我々が普段一般に感じる素朴でありふれた、それ故に特に話題にあげるまでもない出来事や感情を、美しく明朗に書き上げる芥川の技量に心打たれる。 『時たまプラットフォオムにお嬢さんの姿を見ないことがあると、何か失望に似たものを感じた。何か失望に似たものを、――それさえ痛切には感じた訣ではない。』 というフラットな関係が、たった一度のお辞儀によって僅かな変化を与え、次にお辞儀をしないという一瞬の判断によって、その後二度とお辞儀をしたり、やり取りをしたりすることは無くなったのだろうなと思わされる。そしてその後には 『ただ保吉の覚えているのは、いつか彼を襲い出した、薄明るい憂鬱ばかりである。』 と続く。 世に出回っている恋愛小説に比べると、劇的さにもかけるし、恋愛と言っていいのかと言うくらいの些細な内容だが、自分には何か言葉にできない「良さ」を感じた。芥川ならこの「良さ」も名作として昇華してしまうのだろう。
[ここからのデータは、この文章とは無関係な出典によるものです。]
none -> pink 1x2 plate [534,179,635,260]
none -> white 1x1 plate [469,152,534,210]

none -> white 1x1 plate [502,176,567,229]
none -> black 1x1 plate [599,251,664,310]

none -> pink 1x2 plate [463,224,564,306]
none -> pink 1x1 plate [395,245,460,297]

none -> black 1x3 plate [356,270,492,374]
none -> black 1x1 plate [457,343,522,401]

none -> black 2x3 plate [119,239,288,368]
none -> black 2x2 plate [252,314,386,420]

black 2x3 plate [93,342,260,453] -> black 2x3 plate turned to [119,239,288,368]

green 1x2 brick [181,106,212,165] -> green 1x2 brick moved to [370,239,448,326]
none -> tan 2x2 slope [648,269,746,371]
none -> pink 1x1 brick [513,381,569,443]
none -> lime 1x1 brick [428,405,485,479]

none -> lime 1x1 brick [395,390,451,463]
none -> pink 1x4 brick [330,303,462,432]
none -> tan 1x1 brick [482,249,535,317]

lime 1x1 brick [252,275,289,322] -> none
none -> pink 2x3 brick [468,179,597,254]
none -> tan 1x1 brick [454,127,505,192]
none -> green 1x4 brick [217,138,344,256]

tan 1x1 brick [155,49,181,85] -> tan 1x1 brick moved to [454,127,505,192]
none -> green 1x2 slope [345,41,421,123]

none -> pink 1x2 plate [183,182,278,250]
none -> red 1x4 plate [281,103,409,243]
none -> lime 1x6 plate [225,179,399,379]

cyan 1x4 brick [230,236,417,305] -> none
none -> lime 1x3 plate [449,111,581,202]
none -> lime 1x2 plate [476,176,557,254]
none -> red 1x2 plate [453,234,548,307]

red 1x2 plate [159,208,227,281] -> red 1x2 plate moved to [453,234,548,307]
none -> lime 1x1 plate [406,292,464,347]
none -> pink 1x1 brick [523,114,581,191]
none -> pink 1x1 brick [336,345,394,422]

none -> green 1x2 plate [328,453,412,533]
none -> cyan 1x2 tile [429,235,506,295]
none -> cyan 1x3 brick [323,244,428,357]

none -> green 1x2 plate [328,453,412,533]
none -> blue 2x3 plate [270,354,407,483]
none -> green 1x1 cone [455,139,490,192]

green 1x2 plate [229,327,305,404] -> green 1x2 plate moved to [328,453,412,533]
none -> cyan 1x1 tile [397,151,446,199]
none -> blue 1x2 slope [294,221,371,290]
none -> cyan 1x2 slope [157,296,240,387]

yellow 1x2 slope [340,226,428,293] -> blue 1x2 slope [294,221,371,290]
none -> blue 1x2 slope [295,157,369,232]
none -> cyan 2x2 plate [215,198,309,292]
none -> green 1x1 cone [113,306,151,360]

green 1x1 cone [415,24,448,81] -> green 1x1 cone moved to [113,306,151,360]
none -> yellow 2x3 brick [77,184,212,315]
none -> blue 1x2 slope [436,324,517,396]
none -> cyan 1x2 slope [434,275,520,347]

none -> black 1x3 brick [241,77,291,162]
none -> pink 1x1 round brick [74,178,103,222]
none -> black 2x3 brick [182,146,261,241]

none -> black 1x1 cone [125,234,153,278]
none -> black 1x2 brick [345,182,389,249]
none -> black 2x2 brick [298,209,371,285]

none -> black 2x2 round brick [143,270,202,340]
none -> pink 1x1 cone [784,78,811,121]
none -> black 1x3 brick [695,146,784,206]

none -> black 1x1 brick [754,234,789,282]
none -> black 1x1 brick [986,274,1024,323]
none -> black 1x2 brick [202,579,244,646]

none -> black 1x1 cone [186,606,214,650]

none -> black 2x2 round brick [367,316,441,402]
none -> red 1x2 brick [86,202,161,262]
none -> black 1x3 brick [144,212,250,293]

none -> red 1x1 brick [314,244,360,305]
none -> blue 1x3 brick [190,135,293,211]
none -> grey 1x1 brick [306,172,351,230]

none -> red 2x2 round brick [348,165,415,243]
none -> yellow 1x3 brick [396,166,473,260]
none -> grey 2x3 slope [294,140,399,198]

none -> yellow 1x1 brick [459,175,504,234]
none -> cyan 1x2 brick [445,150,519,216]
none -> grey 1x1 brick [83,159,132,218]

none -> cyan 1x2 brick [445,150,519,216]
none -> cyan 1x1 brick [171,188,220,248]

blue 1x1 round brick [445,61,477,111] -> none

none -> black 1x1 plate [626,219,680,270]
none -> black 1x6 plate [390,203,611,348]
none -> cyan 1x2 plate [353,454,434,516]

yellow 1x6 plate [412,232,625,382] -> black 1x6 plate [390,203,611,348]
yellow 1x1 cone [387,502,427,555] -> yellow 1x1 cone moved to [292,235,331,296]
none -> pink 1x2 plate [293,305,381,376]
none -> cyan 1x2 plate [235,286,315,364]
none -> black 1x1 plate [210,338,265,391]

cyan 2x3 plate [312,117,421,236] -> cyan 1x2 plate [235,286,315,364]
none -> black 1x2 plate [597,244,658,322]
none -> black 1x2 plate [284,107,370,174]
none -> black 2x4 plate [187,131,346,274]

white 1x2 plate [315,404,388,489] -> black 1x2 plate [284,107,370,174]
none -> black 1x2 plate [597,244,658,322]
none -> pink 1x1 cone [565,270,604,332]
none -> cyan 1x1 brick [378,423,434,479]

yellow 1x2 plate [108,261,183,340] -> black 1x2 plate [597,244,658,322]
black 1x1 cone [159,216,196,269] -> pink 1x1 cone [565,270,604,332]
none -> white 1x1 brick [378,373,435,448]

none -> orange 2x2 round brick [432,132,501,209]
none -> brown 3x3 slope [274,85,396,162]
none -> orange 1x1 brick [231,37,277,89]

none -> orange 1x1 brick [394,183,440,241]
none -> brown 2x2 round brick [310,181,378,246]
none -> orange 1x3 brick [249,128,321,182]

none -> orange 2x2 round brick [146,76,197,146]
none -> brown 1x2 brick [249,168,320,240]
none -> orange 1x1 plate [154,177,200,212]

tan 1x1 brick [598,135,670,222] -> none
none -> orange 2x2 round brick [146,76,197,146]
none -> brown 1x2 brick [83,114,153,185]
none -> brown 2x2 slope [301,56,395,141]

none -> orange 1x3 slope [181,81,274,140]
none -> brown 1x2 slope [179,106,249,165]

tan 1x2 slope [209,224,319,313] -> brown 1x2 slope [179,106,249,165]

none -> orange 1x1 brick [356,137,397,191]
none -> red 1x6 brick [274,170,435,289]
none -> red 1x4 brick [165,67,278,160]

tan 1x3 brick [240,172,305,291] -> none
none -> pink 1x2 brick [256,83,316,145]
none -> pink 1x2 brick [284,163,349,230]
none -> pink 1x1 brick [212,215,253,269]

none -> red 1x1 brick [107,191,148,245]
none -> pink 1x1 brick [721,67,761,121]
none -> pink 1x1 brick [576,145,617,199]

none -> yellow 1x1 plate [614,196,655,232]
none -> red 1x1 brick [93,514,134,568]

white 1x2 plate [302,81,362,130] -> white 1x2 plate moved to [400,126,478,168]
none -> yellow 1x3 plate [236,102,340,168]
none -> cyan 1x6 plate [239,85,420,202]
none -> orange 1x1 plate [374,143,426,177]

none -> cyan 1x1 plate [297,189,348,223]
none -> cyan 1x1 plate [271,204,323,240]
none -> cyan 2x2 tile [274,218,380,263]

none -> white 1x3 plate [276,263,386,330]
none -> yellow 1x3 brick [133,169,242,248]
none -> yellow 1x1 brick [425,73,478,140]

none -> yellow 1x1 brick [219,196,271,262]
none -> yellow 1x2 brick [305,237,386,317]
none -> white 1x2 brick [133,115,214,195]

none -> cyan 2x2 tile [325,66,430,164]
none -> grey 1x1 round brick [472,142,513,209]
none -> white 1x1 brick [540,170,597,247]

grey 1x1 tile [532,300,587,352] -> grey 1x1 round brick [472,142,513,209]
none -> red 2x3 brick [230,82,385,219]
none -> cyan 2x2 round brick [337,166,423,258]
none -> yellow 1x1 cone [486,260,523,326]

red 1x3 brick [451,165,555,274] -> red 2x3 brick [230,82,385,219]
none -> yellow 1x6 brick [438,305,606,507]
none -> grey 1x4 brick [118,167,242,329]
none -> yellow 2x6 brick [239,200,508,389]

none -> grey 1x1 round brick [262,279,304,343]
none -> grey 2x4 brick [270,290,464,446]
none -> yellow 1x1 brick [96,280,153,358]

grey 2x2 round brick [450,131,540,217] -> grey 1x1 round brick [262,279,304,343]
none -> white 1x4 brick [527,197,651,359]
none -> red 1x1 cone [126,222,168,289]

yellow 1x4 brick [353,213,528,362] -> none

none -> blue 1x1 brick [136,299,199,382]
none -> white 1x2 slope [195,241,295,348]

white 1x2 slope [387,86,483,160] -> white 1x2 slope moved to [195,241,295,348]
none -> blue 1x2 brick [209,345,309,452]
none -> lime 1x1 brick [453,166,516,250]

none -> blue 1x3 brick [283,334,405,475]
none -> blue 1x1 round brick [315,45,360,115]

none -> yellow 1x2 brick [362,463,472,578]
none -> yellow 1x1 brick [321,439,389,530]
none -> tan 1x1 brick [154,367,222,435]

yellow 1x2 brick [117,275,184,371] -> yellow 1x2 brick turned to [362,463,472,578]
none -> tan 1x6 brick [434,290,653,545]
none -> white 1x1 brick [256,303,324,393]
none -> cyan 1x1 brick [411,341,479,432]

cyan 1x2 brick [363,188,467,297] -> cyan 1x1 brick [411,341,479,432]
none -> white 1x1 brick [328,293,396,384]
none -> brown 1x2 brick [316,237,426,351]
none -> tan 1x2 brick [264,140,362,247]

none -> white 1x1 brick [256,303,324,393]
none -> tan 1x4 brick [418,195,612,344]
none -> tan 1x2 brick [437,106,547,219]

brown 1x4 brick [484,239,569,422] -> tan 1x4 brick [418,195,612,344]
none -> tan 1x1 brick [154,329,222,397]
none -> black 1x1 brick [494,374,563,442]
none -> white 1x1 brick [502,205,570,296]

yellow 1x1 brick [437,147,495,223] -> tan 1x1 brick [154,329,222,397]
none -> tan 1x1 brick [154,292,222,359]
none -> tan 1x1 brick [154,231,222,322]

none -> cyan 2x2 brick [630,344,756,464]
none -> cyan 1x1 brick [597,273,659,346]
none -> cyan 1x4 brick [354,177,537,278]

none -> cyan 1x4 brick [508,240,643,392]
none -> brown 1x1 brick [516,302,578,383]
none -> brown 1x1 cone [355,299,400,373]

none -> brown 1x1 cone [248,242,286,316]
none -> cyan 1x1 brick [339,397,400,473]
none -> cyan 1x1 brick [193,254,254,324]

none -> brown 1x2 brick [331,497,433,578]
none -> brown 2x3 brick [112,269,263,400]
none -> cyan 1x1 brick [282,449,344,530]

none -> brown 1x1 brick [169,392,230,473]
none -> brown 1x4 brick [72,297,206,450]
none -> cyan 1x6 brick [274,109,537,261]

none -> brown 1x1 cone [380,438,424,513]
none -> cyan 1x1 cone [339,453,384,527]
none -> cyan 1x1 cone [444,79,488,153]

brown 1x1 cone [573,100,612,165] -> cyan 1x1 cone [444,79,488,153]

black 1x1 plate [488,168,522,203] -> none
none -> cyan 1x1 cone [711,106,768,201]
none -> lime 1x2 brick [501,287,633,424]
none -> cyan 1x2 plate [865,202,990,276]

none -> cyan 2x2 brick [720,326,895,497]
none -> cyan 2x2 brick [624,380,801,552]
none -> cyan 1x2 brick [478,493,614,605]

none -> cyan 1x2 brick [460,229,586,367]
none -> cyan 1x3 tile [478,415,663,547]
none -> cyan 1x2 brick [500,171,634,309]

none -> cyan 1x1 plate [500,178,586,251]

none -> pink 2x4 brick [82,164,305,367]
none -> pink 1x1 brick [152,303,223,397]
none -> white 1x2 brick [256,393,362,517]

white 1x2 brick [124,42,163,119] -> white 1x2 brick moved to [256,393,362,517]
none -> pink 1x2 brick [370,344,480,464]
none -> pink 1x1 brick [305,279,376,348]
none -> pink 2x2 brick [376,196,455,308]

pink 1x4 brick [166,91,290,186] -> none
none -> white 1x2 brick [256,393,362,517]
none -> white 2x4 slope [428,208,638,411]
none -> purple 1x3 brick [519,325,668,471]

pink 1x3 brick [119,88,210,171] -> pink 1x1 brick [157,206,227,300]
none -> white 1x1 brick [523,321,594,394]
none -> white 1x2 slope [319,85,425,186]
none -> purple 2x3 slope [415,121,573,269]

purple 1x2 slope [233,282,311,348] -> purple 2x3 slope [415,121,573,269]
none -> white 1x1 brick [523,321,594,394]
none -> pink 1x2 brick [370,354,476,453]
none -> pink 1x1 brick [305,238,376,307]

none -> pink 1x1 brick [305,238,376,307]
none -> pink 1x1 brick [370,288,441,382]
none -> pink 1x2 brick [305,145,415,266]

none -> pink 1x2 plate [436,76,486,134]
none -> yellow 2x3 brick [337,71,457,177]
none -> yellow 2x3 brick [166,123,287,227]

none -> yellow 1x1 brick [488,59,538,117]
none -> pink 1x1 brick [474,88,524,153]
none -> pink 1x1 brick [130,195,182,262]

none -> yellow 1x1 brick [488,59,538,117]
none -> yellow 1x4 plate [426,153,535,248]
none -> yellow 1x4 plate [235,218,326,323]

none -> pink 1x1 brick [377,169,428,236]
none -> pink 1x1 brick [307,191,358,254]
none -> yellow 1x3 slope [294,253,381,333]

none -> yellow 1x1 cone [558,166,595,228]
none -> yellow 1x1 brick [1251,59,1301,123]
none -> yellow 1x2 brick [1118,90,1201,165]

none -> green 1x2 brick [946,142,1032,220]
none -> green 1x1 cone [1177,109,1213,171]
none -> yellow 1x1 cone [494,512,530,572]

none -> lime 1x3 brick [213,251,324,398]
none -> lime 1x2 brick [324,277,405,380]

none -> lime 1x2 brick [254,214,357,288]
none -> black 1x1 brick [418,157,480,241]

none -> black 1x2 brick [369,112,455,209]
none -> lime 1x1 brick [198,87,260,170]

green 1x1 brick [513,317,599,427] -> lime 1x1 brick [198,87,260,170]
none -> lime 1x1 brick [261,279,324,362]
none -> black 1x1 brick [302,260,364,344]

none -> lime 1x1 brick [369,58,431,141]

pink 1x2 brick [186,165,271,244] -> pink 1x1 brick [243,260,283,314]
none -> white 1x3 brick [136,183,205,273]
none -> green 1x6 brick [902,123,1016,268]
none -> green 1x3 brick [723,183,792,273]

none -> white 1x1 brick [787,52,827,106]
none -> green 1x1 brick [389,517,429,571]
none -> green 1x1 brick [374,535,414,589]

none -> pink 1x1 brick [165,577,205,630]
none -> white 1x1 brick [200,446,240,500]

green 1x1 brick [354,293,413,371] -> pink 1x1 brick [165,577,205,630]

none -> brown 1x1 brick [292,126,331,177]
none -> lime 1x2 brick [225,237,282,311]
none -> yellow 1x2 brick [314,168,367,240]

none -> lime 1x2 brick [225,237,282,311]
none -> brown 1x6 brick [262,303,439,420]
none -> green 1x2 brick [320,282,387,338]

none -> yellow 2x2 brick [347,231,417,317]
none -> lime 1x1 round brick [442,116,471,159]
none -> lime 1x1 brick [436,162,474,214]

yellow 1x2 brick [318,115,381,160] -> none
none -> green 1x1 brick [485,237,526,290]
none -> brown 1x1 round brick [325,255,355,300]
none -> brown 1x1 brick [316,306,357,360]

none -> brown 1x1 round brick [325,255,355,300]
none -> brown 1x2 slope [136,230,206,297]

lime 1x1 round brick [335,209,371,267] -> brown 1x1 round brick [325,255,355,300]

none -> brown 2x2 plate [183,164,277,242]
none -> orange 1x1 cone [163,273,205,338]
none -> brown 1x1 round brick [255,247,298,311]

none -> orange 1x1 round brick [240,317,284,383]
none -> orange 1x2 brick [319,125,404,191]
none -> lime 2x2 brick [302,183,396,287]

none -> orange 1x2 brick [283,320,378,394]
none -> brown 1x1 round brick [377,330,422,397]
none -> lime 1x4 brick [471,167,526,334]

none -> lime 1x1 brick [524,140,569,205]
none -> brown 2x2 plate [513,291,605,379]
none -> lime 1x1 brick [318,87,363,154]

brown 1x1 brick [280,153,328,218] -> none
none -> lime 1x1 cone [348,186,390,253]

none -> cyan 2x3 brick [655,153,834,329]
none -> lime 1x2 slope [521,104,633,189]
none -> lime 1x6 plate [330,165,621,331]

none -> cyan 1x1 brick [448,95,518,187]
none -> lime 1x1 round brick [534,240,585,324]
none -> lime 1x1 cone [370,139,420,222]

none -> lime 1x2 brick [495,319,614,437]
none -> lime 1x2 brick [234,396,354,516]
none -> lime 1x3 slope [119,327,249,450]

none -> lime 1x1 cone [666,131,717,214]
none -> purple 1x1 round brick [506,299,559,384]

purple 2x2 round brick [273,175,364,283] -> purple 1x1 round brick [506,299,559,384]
通勤列車で よく見掛ける娘に 何気無く お辞儀を してしまう。 意志が自由でない反射的な事なので 責任を取らなくてよいと らちもないことを 思う。 保吉の動揺が 濱辺の描写と共に 描かれる。
大正時代の若者は、今から比較すると、随分純情と言うか。そのういういしさが新鮮で、印象に残った。